Cornelia (Cornélie) : Selon le Dictionnaire des femmes célèbres (coll. Bouquins, éd. Robert Laffont, p. 204), Romaine (de 189 av. J.-C. à 110 av. J.-C.). Fille de Scipion l’Africain, elle épousa un magistrat, Tiberius Sempronius Gracchus, auquel elle donna douze enfants. Trois survécurent : Sempronia et deux fils, Tiberius et Caïus, les futurs Gracques, célèbres pour s’être opposés à l’aristocratie sénatoriale en faisant voter des lois agraires favorables au peuple. Veuve en 154, Cornelia refusa la couronne d’Égypte que lui promettait Ptolémée VIII Évergète, préférant se consacrer entièrement à l’éducation de ses enfants. Elle les soutint dans leurs tentatives réformatrices et eut la douleur de les voir disparaître (assassinés) … Elle resta pour les Romains la plus illustre des matrones, le symbole même de la mère vertueuse et responsable.

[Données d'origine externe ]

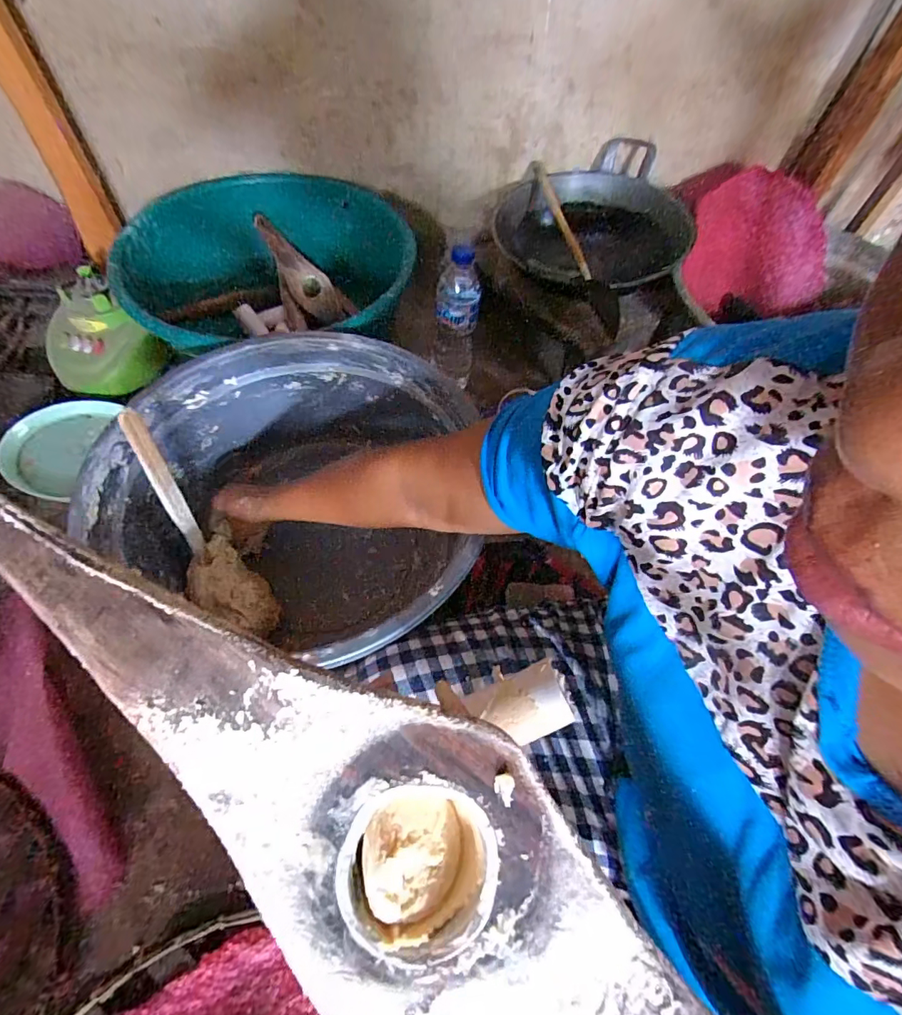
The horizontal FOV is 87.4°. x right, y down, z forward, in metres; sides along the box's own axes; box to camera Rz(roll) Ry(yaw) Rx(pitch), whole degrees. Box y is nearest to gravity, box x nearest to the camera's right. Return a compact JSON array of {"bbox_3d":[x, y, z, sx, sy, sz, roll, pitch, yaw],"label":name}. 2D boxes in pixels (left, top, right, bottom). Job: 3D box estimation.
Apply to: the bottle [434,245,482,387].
[{"bbox_3d":[0.007,-0.274,0.712,0.064,0.191,0.071,-1,58,-4],"label":"bottle"}]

L’historien (et moraliste) Valère Maxime rapporte cette anecdote à son sujet : Les plus beaux ornements d’une mère de famille, ce sont ses enfants … Une mère de famille campanienne, que recevait Cornélie, mère des Gracques, lui montrait ses bijoux qui étaient les plus beaux de cette époque. Cornélie la retint en prolongeant l’entretien jusqu’au retour de ses enfants de l’école. “Voici, dit-elle, mes bijoux à moi.” Et elle avait raison de mépriser les vaines richesses (Actions et paroles mémorables, Livre IV, ch. IV ; traduction, en italiques, de P. Constant, Classiques Garnier).
Lucretia (Lucrèce) : Après l’historien Tite-Live, Valère Maxime rapporte la tragédie de cette Romaine, modèle de vertu, qui, après avoir été violée, se suicida en 510 avant notre ère, en adressant ces mots à son père et à son mari : Mon corps est souillé, mais mon âme est intacte ; ma mort va le prouver.

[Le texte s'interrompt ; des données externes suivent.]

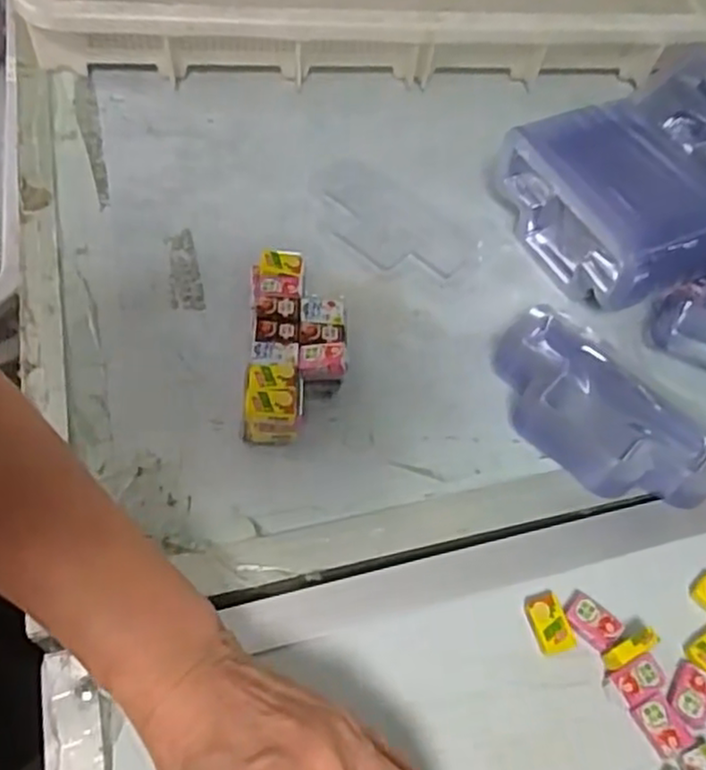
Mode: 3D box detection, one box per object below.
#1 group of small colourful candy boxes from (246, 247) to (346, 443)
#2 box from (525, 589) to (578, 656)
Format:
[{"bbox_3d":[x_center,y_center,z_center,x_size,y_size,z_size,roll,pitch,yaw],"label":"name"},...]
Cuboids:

En tête des exemples de pudeur pris parmi les Romains se présente Lucrèce, dont l’âme virile fut, par une ironie du sort, unie à un corps de femme. Après avoir subi la violence de Sextus Tarquin, fils du roi Tarquin le Superbe, elle se plaignit avec véhémence, au milieu de ses proches assemblés, de l’outrage qu’elle venait de recevoir et elle se frappa d’un poignard qu’elle avait secrètement apporté sous sa robe. Sa mort héroïque fournit au peuple romain l’occasion de substituer le pouvoir consulaire à l’autorité royale (op. cit. VI, I ; traduction de P. Constant).
Cet événement, qui déclencha à Rome l’expulsion des rois et la fondation de la République, est le thème de plusieurs œuvres artistiques, dont le poème Le Viol de Lucrèce de Shakespeare (1594), des tableaux de Rubens, Titien, Tintoret, Cranach, Dürer, Véronèse, Rembrandt etc., et d’une sculpture de marbre (un peu endommagée) attribuée à l’artiste italien Giovanni Maria Mosca (c. 1550).

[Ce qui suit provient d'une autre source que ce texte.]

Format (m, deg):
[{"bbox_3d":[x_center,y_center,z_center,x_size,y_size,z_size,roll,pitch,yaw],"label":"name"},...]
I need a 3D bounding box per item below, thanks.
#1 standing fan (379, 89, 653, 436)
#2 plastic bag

Bien sûr, cette liste de Romaines illustres n’est pas exhaustive ! Et, par ailleurs, à côté de quelques personnalités sortant de l’ordinaire, il y a également nombre de femmes obscures, tenues dans la dépendance de leur mari ou famille. Bien des histoires rapportées par le même Valère Maxime, par exemple, en témoignent.
Pour en finir momentanément, rappelons que l’expression “Bon comme la Romaine” ne vient nullement des exploits de ces femmes de l’Antiquité dotées de qualités hors du commun. Entrée dans la cuisine puis dans la langue française au XVIè siècle, elle évoque la saveur délicieuse de la laitue romaine … et, par un curieux glissement de sens, a fini par désigner péjorativement et ironiquement une personne débonnaire, bonne jusqu’à l’extrême faiblesse, facile à duper.